'''
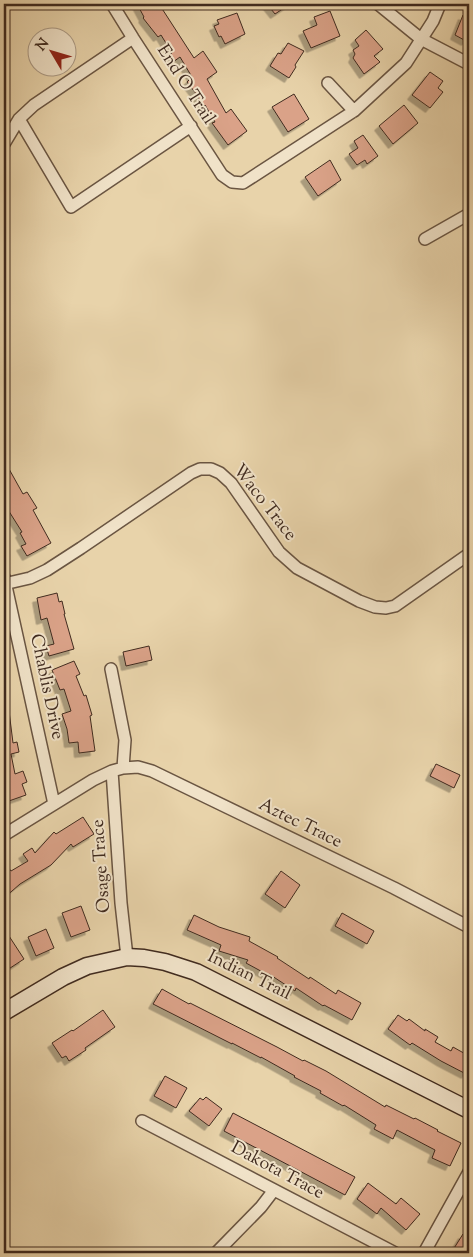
<svg xmlns="http://www.w3.org/2000/svg" width="473" height="1257" viewBox="0 0 473 1257" font-family="'Sorts Mill Goudy',serif">
  <defs>
    <filter id="shadow"><feDropShadow dx="-4.5" dy="4.5" stdDeviation="0" flood-color="#0004"/></filter>
  </defs>
  <rect width="100%" height="100%" fill="#e8d3aa"/>
  <filter id="stains"><feTurbulence type="fractalNoise" baseFrequency=".004" numOctaves="4"/><feColorMatrix values="0 0 0 0 .2 0 0 0 0 .09 0 0 0 0 .02 0 0 0 .5 -.17"/></filter>
  <radialGradient id="worn" r=".72"><stop offset=".6" stop-color="#630" stop-opacity="0"/><stop offset="1" stop-color="#630" stop-opacity=".3"/></radialGradient>
  <path fill="#daa288" stroke="#402b1f" filter="url(#shadow)" d="M137,4H159L194,58L203,51L217,72L207,79L226,113L231,109L247,131L228,145L212,123L215,122L205,105L203,107L197,95L187,82L192,77L180,57L173,62L168,55L172,53L161,35L158,37L143,18L144,17Z
    M267,4H290L275,14Z
    M330,11L340,36L311,48L303,31L317,25L314,17Z
    M237,13L245,34L225,44L221,36L219,37L214,26L219,24L217,20Z
    M463,15L469,18V38L466,41L455,35Z
    M366,30L383,49L374,56L380,62L364,74L353,58L355,54L353,50L359,46L355,40Z
    M288,43L304,51L295,65L296,67L289,78L270,66L278,53L281,54Z
    M430,72L443,81L438,88L443,92L430,108L412,95Z
    M294,94L309,119L288,132L272,107Z
    M404,105L418,123L393,144L379,126Z
    M363,135L378,156L367,164L365,160L357,165L349,154L358,148L354,141Z
    M330,160L341,180L318,196L305,177Z
    M4,460L23,494L27,492L37,508L33,510L51,543L27,556L21,546L26,544L20,533L22,532L5,505L8,503L4,494Z
    M57,593L59,602L62,601L65,614H64L74,649L49,656L46,646L54,644L47,618L41,620L37,598Z
    M149,646L152,660L126,666L123,652Z
    M74,661L80,674L76,676L84,696L86,695L92,715L90,716L95,751L79,753L78,742L69,743L67,729L62,714L71,711L64,689L60,690L52,670Z
    M9,711L13,743L17,742L19,752L11,754L15,774L23,771L27,782L22,784L26,795L6,802L4,795V712Z
    M436,764L460,775L454,788L430,776Z
    M83,817L94,834L73,847L71,844L51,865L20,884L4,898V862L11,871L28,861L23,854L32,848L35,853L54,832L56,834Z
    M281,871L300,885L285,908L265,894Z
    M81,906L90,930L71,937L62,913Z
    M342,913L374,931L367,944L335,926Z
    M194,915L219,927L250,937L249,941L278,957L277,958L309,979L310,977L336,994L338,990L361,1003L352,1020L324,1005L323,1006L296,988L295,991L269,974L268,975L246,963L248,960L219,951L221,945L187,930Z
    M46,929L54,948L36,956L28,937Z
    M9,936L24,959L4,972V939Z
    M162,989L189,1004L190,1003L277,1047L303,1061L304,1060L326,1071L385,1107L386,1105L414,1119L415,1118L438,1130L437,1131L461,1143L450,1166L432,1158L435,1150L397,1130L393,1139L374,1129L376,1125L344,1105L343,1106L320,1093L321,1091L294,1077L295,1076L261,1057V1058L232,1043V1044L153,1004Z
    M103,1010L115,1027L85,1048L86,1050L69,1061L66,1056L62,1058L52,1043L72,1030L73,1031Z
    M398,1015L407,1021L409,1019L425,1031V1029L438,1037L435,1042L451,1051L453,1047L469,1056V1069L466,1074L441,1061L412,1043L410,1045L388,1029Z
    M165,1076L187,1088L176,1108L154,1096Z
    M206,1097L222,1109L209,1126L189,1111L200,1098L203,1100Z
    M233,1113L355,1177L345,1195L224,1131Z
    M368,1183L396,1204L401,1198L420,1214L406,1230L381,1208L377,1214L357,1199Z
    M463,1234L469,1238V1253H451Z"/>
  <g fill="none" stroke-linecap="round" stroke-linejoin="round">
    <g stroke="#6a5542" stroke-width="14">
      <path id="street" d="M112,4L133,38L222,175L232,182L243,183L354,111L406,63L433,21L440,4
        M378,4L421,39L469,64
        M328,83L354,111
        M19,119L71,207L191,126
        M4,144L19,119L34,105L133,38
        M425,239L469,214
        M4,577L54,804
        M4,584L30,578L47,570L81,548L191,473L200,469H211L220,473L231,483L279,552L297,568L359,601L375,607L386,608L395,606L469,554
        M111,669L125,740L123,768
        M112,771L121,903L127,957
        M4,835L93,780L112,771L123,768L138,767L152,771L394,888L469,927
        M142,1121L395,1253
        M216,1253L261,1207L274,1190
        M424,1253L469,1172"/>
    </g>
    <g stroke="#402b1f" stroke-width="19">
      <path id="secondary" d="M4,1012L63,977L87,966L127,957L144,958L165,962L196,972L469,1110"/>
    </g>
    <use href="#street" stroke="#f0e2c8" stroke-width="11"/>
    <use href="#secondary" stroke="#f0e2c8" stroke-width="16"/>
  </g>
  <g text-anchor="middle" dominant-baseline="central" stroke-width="4" stroke-linejoin="round" paint-order="stroke">
    <g font-size="18" fill="#402b1f" stroke="#f0e2c8">
      <text transform="translate(185 85) rotate(57)">End O Trail</text>
      <text transform="translate(264 503) rotate(52)">Waco Trace</text>
      <text transform="translate(46 687) rotate(78)">Chablis Drive</text>
      <text transform="translate(300 824) rotate(26)">Aztec Trace</text>
      <text transform="translate(102 866) rotate(-94)">Osage Trace</text>
      <text transform="translate(249 976) rotate(26)">Indian Trail</text>
      <text transform="translate(277 1171) rotate(28)">Dakota Trace</text>
    </g>
  </g>
  <rect width="473" height="1257" fill="none" stroke="#e8d3aa" stroke-width="20"/>
  <rect x="5" y="5" width="463" height="1247" fill="none" stroke="#402b1f" stroke-width="2.5"/>
  <rect x="10" y="10" width="453" height="1237" fill="none" stroke="#402b1f"/>
  <g transform="translate(52 52) rotate(308)"><circle r="24" fill="#f0e2c8" stroke="#aa9984"/>
  <path d="M0-4L9 19L0 12L-9 19Z" fill="#8f2418"/>
  <text y="-8" font-size="14" font-weight="bold" text-anchor="middle" fill="#402b1f">N</text>
  </g>
  <rect width="100%" height="100%" filter="url(#stains)"/>
  <rect width="100%" height="100%" fill="url(#worn)"/>
</svg>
'''
Prompt: None of the pictures should be copied, but every record above must be restated in full.

Solution below:
<svg xmlns="http://www.w3.org/2000/svg" width="473" height="1257" viewBox="0 0 473 1257" font-family="'Sorts Mill Goudy',serif">
  <defs>
    <filter id="shadow"><feDropShadow dx="-4.5" dy="4.5" stdDeviation="0" flood-color="#0004"/></filter>
  </defs>
  <rect width="100%" height="100%" fill="#e8d3aa"/>
  <filter id="stains"><feTurbulence type="fractalNoise" baseFrequency=".004" numOctaves="4"/><feColorMatrix values="0 0 0 0 .2 0 0 0 0 .09 0 0 0 0 .02 0 0 0 .5 -.17"/></filter>
  <radialGradient id="worn" r=".72"><stop offset=".6" stop-color="#630" stop-opacity="0"/><stop offset="1" stop-color="#630" stop-opacity=".3"/></radialGradient>
  <path fill="#daa288" stroke="#402b1f" filter="url(#shadow)" d="M137,4H159L194,58L203,51L217,72L207,79L226,113L231,109L247,131L228,145L212,123L215,122L205,105L203,107L197,95L187,82L192,77L180,57L173,62L168,55L172,53L161,35L158,37L143,18L144,17Z
    M267,4H290L275,14Z
    M330,11L340,36L311,48L303,31L317,25L314,17Z
    M237,13L245,34L225,44L221,36L219,37L214,26L219,24L217,20Z
    M463,15L469,18V38L466,41L455,35Z
    M366,30L383,49L374,56L380,62L364,74L353,58L355,54L353,50L359,46L355,40Z
    M288,43L304,51L295,65L296,67L289,78L270,66L278,53L281,54Z
    M430,72L443,81L438,88L443,92L430,108L412,95Z
    M294,94L309,119L288,132L272,107Z
    M404,105L418,123L393,144L379,126Z
    M363,135L378,156L367,164L365,160L357,165L349,154L358,148L354,141Z
    M330,160L341,180L318,196L305,177Z
    M4,460L23,494L27,492L37,508L33,510L51,543L27,556L21,546L26,544L20,533L22,532L5,505L8,503L4,494Z
    M57,593L59,602L62,601L65,614H64L74,649L49,656L46,646L54,644L47,618L41,620L37,598Z
    M149,646L152,660L126,666L123,652Z
    M74,661L80,674L76,676L84,696L86,695L92,715L90,716L95,751L79,753L78,742L69,743L67,729L62,714L71,711L64,689L60,690L52,670Z
    M9,711L13,743L17,742L19,752L11,754L15,774L23,771L27,782L22,784L26,795L6,802L4,795V712Z
    M436,764L460,775L454,788L430,776Z
    M83,817L94,834L73,847L71,844L51,865L20,884L4,898V862L11,871L28,861L23,854L32,848L35,853L54,832L56,834Z
    M281,871L300,885L285,908L265,894Z
    M81,906L90,930L71,937L62,913Z
    M342,913L374,931L367,944L335,926Z
    M194,915L219,927L250,937L249,941L278,957L277,958L309,979L310,977L336,994L338,990L361,1003L352,1020L324,1005L323,1006L296,988L295,991L269,974L268,975L246,963L248,960L219,951L221,945L187,930Z
    M46,929L54,948L36,956L28,937Z
    M9,936L24,959L4,972V939Z
    M162,989L189,1004L190,1003L277,1047L303,1061L304,1060L326,1071L385,1107L386,1105L414,1119L415,1118L438,1130L437,1131L461,1143L450,1166L432,1158L435,1150L397,1130L393,1139L374,1129L376,1125L344,1105L343,1106L320,1093L321,1091L294,1077L295,1076L261,1057V1058L232,1043V1044L153,1004Z
    M103,1010L115,1027L85,1048L86,1050L69,1061L66,1056L62,1058L52,1043L72,1030L73,1031Z
    M398,1015L407,1021L409,1019L425,1031V1029L438,1037L435,1042L451,1051L453,1047L469,1056V1069L466,1074L441,1061L412,1043L410,1045L388,1029Z
    M165,1076L187,1088L176,1108L154,1096Z
    M206,1097L222,1109L209,1126L189,1111L200,1098L203,1100Z
    M233,1113L355,1177L345,1195L224,1131Z
    M368,1183L396,1204L401,1198L420,1214L406,1230L381,1208L377,1214L357,1199Z
    M463,1234L469,1238V1253H451Z"/>
  <g fill="none" stroke-linecap="round" stroke-linejoin="round">
    <g stroke="#6a5542" stroke-width="14">
      <path id="street" d="M112,4L133,38L222,175L232,182L243,183L354,111L406,63L433,21L440,4
        M378,4L421,39L469,64
        M328,83L354,111
        M19,119L71,207L191,126
        M4,144L19,119L34,105L133,38
        M425,239L469,214
        M4,577L54,804
        M4,584L30,578L47,570L81,548L191,473L200,469H211L220,473L231,483L279,552L297,568L359,601L375,607L386,608L395,606L469,554
        M111,669L125,740L123,768
        M112,771L121,903L127,957
        M4,835L93,780L112,771L123,768L138,767L152,771L394,888L469,927
        M142,1121L395,1253
        M216,1253L261,1207L274,1190
        M424,1253L469,1172"/>
    </g>
    <g stroke="#402b1f" stroke-width="19">
      <path id="secondary" d="M4,1012L63,977L87,966L127,957L144,958L165,962L196,972L469,1110"/>
    </g>
    <use href="#street" stroke="#f0e2c8" stroke-width="11"/>
    <use href="#secondary" stroke="#f0e2c8" stroke-width="16"/>
  </g>
  <g text-anchor="middle" dominant-baseline="central" stroke-width="4" stroke-linejoin="round" paint-order="stroke">
    <g font-size="18" fill="#402b1f" stroke="#f0e2c8">
      <text transform="translate(185 85) rotate(57)">End O Trail</text>
      <text transform="translate(264 503) rotate(52)">Waco Trace</text>
      <text transform="translate(46 687) rotate(78)">Chablis Drive</text>
      <text transform="translate(300 824) rotate(26)">Aztec Trace</text>
      <text transform="translate(102 866) rotate(-94)">Osage Trace</text>
      <text transform="translate(249 976) rotate(26)">Indian Trail</text>
      <text transform="translate(277 1171) rotate(28)">Dakota Trace</text>
    </g>
  </g>
  <rect width="473" height="1257" fill="none" stroke="#e8d3aa" stroke-width="20"/>
  <rect x="5" y="5" width="463" height="1247" fill="none" stroke="#402b1f" stroke-width="2.5"/>
  <rect x="10" y="10" width="453" height="1237" fill="none" stroke="#402b1f"/>
  <g transform="translate(52 52) rotate(308)"><circle r="24" fill="#f0e2c8" stroke="#aa9984"/>
  <path d="M0-4L9 19L0 12L-9 19Z" fill="#8f2418"/>
  <text y="-8" font-size="14" font-weight="bold" text-anchor="middle" fill="#402b1f">N</text>
  </g>
  <rect width="100%" height="100%" filter="url(#stains)"/>
  <rect width="100%" height="100%" fill="url(#worn)"/>
</svg>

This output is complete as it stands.